The colony came up in 1970 and was designed by Charles Correa. The Life Insurance Corporation, which had been set up in 1956, offered policy holders the opportunity to buy apartments in the colony once their policies matured. Correa’s design for LIC Colony represented his “idea of ideal living”. This was expressed by such details as terraces, tube-like apartments with large openings on both sides that allowed cross-ventilation and varying apartment sizes that encouraged people of different income groups to live in the same building.
Resident, architect and educator Rohan Shivkumar has captured his experience of growing up in a Correa designed housing complex, the links between architecture and emotion, memories of his childhood and adolescence in a 2019 documentary called ‘Lovely Villa’ which refers to one of the apartment blocks in the LIC Colony built in the city’s Borivali suburb in 1970.
Housing for Citizens
In the 1970s, an insurance policy could get you an apartment in suburban Mumbai. For better or worse, in the early years of Independence, the state saw itself as responsible for the provision of housing for its citizens. There were many schemes and projects that allowed it to experiment with different ideas. One of these was the Own Your Home scheme for policy holders that the LIC Colony was built under. After liberalisation and the state stepping back from the responsibility of providing housing while facilitating private developers to do so, these possibilities disappeared. With profit being the primary motive of developers, the diverse approaches to housing seemed to reduce, with the typical apartment block becoming the default mode through, which many buildings were built. Housing projects began to cater to the aspirations of the middle classes for exclusive apartments – which meant a way for them to distance themselves from the city and its differences, whether they be those of caste, class or religion.
Lovely Villa Movie
The metaphor of architecture allows to see the villa as an imagination of order, it evokes the archetype of the father and by extension the paternalistic nation-state. Correa’s work in housing represented an important moment in Indian architecture and the nation-state. My father came of age in that imagination of the nation.

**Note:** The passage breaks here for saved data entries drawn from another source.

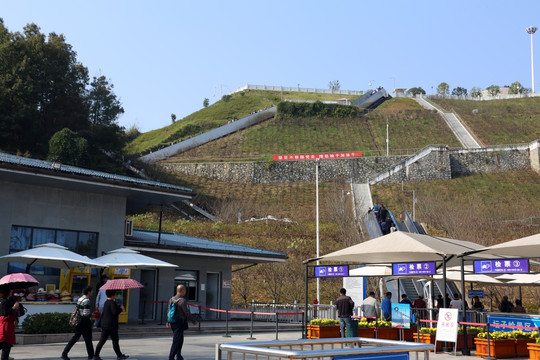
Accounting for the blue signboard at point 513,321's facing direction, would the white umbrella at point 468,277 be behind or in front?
behind

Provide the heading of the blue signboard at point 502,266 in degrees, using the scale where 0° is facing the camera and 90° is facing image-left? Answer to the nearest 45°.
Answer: approximately 0°

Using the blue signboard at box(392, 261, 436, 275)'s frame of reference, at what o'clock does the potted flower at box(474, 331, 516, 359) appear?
The potted flower is roughly at 10 o'clock from the blue signboard.

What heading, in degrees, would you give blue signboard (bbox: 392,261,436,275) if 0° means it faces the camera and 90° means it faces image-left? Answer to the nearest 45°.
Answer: approximately 0°
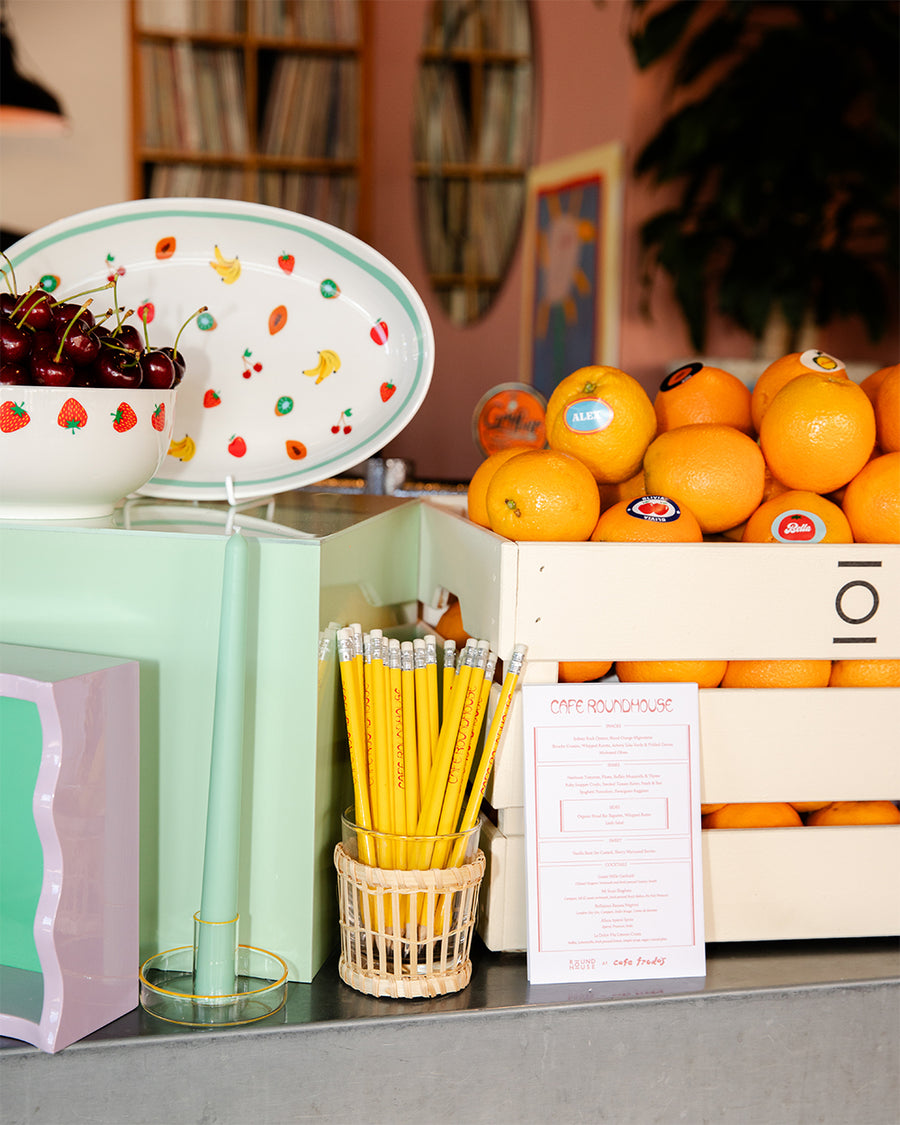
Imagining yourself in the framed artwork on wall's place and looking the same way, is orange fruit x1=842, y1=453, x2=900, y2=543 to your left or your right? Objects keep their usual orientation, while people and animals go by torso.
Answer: on your left

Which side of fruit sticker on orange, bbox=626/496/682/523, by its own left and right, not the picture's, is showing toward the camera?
front

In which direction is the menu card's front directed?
toward the camera

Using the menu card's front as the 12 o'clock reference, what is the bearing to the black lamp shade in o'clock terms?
The black lamp shade is roughly at 5 o'clock from the menu card.

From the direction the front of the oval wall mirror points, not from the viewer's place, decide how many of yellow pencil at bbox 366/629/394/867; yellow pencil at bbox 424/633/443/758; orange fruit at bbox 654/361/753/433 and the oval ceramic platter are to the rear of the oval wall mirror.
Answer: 0

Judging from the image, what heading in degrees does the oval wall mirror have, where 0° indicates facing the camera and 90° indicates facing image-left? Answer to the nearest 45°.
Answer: approximately 45°

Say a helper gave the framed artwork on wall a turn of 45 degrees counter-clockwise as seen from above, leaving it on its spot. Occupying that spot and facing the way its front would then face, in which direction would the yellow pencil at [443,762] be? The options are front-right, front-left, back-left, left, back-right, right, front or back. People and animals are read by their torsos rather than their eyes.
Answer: front

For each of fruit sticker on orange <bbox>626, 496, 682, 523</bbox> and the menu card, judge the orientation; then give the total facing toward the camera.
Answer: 2

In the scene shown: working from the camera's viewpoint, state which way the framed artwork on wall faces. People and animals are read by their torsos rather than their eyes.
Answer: facing the viewer and to the left of the viewer

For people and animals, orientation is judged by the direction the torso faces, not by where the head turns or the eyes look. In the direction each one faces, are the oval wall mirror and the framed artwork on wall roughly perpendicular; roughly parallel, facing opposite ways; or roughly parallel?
roughly parallel

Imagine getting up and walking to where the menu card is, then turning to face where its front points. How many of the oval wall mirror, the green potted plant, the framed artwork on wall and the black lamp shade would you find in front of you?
0

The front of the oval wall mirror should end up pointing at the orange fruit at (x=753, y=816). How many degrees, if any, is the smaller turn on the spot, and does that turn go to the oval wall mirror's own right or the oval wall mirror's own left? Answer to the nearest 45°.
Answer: approximately 45° to the oval wall mirror's own left

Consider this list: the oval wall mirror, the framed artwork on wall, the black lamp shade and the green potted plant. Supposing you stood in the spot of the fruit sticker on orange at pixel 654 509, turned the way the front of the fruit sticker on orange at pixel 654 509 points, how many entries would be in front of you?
0

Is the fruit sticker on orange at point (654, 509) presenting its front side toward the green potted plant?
no

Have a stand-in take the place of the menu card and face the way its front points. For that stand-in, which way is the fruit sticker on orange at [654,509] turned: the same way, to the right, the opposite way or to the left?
the same way

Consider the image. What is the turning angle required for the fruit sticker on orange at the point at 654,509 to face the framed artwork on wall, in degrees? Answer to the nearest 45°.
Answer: approximately 180°
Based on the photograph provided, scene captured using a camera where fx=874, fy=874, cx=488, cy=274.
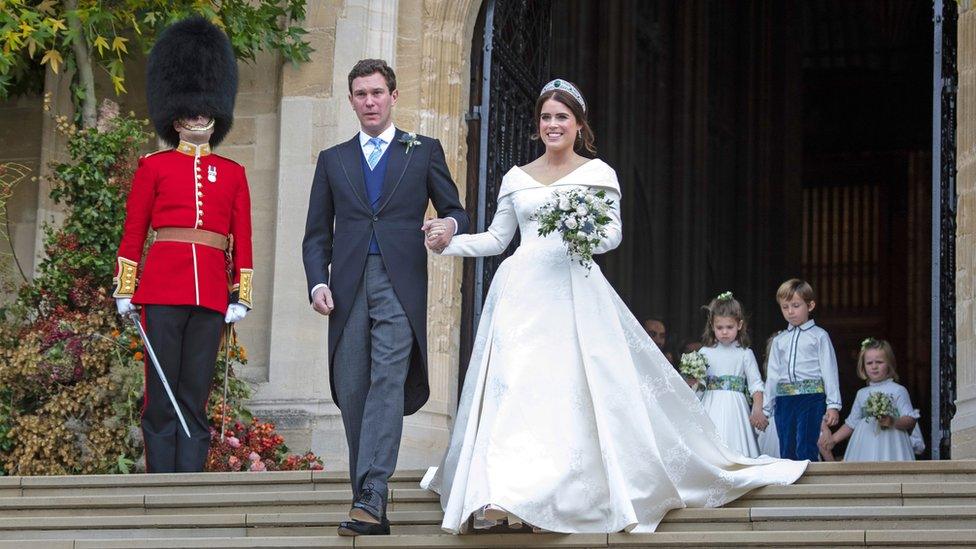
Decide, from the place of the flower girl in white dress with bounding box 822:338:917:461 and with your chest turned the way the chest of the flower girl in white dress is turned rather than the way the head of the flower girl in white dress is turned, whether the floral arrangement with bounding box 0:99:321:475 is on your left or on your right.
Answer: on your right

The film was imagined as a kaleidoscopic portrait. There are four kinds of gaze in the film, each with its own distinctive voice and image. The first is the detached conceptual voice that speaks of large, abstract ideas. It sees the community through arcs of history and the philosophical imagination of the nation and home that underpin most architecture. The second voice describes the physical form of the colony. This includes looking at the organisation of spaces and the architectural details that directly shape our day-to-day lives. The third point of view is the personal – descriptive, often nostalgic and sometimes ironic. The fourth point of view is one that is fragmented and disturbed. It emerges from trauma and anxiety, veering between raw self-expression and detached analysis.
Thee First Inhabitants
The first inhabitants of LIC were mostly recent migrants into the city. Today their children have grown up and many have left. Those who continue to stay have had children of their own, and you can see them in the same spaces that we used to play in, although the nature of public life has changed substantially. Some of the spaces that were public have been cordoned off because of security concerns – both real and imagined. The uninterrupted open space, as designed by Correa, allowed one to go from one end of the colony to the other without crossing the main road. That has been broken up into fragments. This has meant that many of these spaces that were maintained because of the public presence in them are now disused and overgrown.
When we were growing up, it was common to see much more wildlife in the colony, including the odd snake. Many of the open-to-sky terraces have been covered up by families wanting more internal space for living. But even now, some of the main public spaces of the colony continue to be hubs where community activities take place. The core design principles seem to have been able to retain the unusually green open spaces that give the colony its unique identity.